News Feature | November 18, 2014

EHRs Dramatically Improve Patient Records

Katie Wike

By Katie Wike, contributing writer

Creating Fully Accessible Web Content

A study conducted in Pennsylvania hospitals showed a 27 percent reduction in patient safety errors with advanced electronic health record use.

The ONC reports providers with Meaningful Use-enabled electronic health records (EHRs) reported their practices were more likely to generate general alerts and reminders that improve patient care. This technology also led to a 27 percent decline in all (aggregated) events, a 30 percent decline in medication events, and a 25 percent decline in complication of procedure test, or treatment.

Now, a study from Carnegie Mellon University and the Pennsylvania Patient Safety Authority (PSA) has found yet again EHR use leads to reduced errors in the patient record. According to Health IT Analytics, up to 98,000 people die every year from preventable medical errors. The study found advanced EHR systems lead to a 27 percent reduction in patient safety errors.

“Health information technology is widely considered part of the solution to improving the safety of healthcare in the United States,” write Muhammad Zia Hydari and Rahul Telang of Carnegie Mellon and William M. Marella from the PSA. “The question of interest is whether hospitals’ adoption of health IT has matched expectations and improved patient safety.”

“As our study shows, improvement in patient safety is an additional benefit of advanced EHR adoption that non-adopting hospitals should take into account when evaluating IT investments,” the study concludes. “Policy makers, who expected improvement in patient safety due to EHRs, may find validation for their expectations. Although we do not separate out patient safety events, to focus on new events introduced by health IT or historically existing errors exacerbated by health IT, we find in aggregate counts that there is an overall improvement in patient safety from the adoption of advanced EHRs.”

※

→ **TASK ITEM**
Print the part of the news feature on electronic health records between "The ONC reports" and "patient safety errors.", inclusive.

[Chart-based quiz items]
※

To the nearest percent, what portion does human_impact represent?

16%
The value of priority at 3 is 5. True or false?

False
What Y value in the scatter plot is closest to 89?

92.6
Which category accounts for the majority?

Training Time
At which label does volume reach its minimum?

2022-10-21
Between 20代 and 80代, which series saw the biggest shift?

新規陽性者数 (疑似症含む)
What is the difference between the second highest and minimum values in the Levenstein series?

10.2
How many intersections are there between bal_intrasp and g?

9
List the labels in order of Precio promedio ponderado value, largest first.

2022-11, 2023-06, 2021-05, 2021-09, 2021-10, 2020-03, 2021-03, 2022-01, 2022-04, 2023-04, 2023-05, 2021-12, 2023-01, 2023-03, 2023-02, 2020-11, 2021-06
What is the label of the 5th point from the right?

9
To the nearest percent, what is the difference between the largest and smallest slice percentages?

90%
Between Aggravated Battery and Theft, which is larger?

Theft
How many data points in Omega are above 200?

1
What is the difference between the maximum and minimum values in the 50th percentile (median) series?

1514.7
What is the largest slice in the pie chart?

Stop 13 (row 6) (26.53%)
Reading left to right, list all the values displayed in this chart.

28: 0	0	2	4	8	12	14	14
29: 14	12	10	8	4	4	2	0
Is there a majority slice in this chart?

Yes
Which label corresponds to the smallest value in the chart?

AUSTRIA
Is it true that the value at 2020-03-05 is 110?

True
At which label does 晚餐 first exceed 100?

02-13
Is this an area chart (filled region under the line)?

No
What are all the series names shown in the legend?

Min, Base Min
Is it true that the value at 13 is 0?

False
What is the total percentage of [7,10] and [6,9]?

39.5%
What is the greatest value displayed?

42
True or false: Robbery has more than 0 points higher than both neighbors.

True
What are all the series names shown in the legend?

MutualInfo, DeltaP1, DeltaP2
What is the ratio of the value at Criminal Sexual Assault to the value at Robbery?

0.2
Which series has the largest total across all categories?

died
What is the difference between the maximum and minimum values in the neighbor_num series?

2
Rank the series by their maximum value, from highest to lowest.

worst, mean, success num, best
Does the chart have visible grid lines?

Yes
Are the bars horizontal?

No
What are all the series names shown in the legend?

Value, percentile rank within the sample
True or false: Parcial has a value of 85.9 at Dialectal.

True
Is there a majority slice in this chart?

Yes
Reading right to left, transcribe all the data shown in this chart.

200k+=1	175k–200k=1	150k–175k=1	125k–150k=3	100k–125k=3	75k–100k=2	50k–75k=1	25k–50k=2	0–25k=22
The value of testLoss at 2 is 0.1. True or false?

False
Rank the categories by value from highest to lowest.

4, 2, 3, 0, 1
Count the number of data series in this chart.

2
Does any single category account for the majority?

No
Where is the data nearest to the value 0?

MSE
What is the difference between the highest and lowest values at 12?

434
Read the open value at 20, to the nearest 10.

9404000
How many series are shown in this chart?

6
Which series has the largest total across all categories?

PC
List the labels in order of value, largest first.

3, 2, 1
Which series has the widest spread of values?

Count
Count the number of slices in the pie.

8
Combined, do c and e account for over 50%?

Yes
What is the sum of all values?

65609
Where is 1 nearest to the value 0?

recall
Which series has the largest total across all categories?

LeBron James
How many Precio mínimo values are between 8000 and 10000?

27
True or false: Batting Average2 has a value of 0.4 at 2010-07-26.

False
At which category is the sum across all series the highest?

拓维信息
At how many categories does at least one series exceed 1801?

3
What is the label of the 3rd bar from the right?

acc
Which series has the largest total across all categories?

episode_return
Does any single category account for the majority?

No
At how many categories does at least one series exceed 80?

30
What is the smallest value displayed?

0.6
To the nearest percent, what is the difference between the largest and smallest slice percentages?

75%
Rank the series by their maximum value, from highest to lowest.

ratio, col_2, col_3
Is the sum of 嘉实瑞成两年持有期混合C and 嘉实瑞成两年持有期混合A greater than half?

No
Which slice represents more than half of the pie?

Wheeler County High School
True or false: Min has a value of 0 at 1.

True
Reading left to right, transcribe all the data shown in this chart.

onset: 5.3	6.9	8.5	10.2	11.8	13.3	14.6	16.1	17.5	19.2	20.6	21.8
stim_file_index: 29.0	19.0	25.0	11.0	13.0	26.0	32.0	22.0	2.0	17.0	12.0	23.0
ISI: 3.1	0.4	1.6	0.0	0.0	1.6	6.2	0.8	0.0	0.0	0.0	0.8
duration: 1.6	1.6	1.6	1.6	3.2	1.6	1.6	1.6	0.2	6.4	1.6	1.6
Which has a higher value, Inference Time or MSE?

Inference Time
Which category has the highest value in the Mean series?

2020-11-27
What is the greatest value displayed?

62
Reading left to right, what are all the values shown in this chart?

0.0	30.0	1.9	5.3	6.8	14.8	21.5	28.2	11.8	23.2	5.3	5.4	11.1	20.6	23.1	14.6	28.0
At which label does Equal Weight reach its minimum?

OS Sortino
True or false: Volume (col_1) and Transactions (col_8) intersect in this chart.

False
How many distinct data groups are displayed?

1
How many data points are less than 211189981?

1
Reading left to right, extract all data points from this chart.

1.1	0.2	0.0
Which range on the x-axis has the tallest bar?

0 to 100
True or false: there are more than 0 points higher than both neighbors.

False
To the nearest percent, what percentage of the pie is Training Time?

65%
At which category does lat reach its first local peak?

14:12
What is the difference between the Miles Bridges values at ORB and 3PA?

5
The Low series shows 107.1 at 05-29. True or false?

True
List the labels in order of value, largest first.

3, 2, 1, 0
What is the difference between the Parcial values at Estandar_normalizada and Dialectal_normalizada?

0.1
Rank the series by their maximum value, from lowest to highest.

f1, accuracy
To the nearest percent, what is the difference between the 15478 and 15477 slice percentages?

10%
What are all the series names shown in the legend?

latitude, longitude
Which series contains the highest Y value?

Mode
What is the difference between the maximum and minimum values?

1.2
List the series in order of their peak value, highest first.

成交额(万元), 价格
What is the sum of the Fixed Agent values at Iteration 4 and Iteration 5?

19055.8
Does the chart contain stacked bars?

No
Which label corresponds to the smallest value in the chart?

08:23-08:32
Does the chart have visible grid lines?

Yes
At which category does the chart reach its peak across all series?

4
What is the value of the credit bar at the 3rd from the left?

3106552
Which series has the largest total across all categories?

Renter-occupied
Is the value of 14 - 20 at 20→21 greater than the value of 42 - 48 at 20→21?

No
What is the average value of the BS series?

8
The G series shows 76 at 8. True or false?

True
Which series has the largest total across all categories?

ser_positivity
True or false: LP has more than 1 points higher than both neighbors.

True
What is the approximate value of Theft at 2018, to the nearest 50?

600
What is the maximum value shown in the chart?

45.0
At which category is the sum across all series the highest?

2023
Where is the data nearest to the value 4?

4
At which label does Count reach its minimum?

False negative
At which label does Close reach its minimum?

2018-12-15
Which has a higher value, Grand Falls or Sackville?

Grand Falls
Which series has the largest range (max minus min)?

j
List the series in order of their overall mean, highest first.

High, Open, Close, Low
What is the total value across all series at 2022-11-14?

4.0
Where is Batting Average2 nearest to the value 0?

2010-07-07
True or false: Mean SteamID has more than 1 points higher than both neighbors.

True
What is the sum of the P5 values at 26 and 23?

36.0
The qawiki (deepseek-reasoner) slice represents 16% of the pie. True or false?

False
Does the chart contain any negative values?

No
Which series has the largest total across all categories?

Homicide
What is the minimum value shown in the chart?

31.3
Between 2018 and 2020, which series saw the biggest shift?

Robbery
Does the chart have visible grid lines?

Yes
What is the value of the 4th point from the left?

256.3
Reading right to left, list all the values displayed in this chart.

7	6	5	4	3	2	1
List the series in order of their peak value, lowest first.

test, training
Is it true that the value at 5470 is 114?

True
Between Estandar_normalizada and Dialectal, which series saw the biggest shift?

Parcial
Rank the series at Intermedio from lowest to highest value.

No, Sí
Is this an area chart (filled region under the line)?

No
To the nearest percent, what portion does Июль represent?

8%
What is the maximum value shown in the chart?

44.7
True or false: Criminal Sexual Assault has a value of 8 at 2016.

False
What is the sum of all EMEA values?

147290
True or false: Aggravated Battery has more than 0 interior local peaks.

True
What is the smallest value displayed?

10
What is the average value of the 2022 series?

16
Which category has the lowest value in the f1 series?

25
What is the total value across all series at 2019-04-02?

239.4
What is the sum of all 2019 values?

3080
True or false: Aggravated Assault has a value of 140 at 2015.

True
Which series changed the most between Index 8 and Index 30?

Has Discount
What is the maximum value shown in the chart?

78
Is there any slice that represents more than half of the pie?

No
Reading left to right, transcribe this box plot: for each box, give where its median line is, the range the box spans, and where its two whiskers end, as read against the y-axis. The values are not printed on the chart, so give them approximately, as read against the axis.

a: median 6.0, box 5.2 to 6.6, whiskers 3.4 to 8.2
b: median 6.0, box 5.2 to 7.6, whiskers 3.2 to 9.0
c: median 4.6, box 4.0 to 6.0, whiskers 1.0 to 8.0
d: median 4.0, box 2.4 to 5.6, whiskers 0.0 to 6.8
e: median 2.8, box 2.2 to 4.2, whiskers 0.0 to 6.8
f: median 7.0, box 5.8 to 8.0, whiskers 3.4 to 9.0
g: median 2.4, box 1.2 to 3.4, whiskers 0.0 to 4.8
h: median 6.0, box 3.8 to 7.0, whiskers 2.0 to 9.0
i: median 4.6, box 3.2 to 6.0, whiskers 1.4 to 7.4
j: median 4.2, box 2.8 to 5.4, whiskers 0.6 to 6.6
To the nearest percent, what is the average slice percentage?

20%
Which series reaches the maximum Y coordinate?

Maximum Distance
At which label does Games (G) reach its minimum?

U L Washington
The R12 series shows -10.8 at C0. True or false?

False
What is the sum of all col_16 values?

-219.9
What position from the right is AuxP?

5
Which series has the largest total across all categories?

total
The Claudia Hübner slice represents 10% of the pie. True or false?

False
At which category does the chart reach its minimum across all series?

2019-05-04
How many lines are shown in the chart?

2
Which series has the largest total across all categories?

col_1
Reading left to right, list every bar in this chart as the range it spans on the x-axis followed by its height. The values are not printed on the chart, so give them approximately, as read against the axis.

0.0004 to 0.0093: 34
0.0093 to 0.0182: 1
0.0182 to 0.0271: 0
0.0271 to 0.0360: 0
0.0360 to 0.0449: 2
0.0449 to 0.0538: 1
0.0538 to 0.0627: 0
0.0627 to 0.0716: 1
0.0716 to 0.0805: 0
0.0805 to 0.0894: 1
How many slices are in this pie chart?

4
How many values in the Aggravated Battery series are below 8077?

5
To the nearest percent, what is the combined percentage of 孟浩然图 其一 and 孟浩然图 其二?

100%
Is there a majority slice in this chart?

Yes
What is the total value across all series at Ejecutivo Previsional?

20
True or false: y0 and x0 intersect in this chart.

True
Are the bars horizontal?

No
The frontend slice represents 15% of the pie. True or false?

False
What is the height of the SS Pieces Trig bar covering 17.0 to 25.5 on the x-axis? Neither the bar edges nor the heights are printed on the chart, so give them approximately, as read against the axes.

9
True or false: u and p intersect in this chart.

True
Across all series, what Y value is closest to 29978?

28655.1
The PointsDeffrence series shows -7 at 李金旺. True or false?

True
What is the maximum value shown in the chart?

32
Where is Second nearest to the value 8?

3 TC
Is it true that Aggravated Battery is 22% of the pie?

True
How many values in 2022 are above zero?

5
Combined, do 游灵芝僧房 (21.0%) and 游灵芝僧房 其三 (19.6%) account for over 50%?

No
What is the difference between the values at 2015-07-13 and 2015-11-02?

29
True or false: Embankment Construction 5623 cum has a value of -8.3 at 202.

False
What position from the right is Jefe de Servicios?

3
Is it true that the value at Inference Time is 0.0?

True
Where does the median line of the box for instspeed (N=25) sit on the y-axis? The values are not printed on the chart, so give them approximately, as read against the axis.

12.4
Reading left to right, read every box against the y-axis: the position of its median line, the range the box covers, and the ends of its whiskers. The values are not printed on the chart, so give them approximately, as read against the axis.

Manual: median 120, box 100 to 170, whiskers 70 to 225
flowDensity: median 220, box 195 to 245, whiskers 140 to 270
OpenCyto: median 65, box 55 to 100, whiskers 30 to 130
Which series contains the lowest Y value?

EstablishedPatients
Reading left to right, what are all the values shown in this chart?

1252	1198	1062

※

→ **WRITTEN SOLUTION**
The ONC reports providers with Meaningful Use-enabled electronic health records (EHRs) reported their practices were more likely to generate general alerts and reminders that improve patient care. This technology also led to a 27 percent decline in all (aggregated) events, a 30 percent decline in medication events, and a 25 percent decline in complication of procedure test, or treatment.

Now, a study from Carnegie Mellon University and the Pennsylvania Patient Safety Authority (PSA) has found yet again EHR use leads to reduced errors in the patient record. According to Health IT Analytics, up to 98,000 people die every year from preventable medical errors. The study found advanced EHR systems lead to a 27 percent reduction in patient safety errors.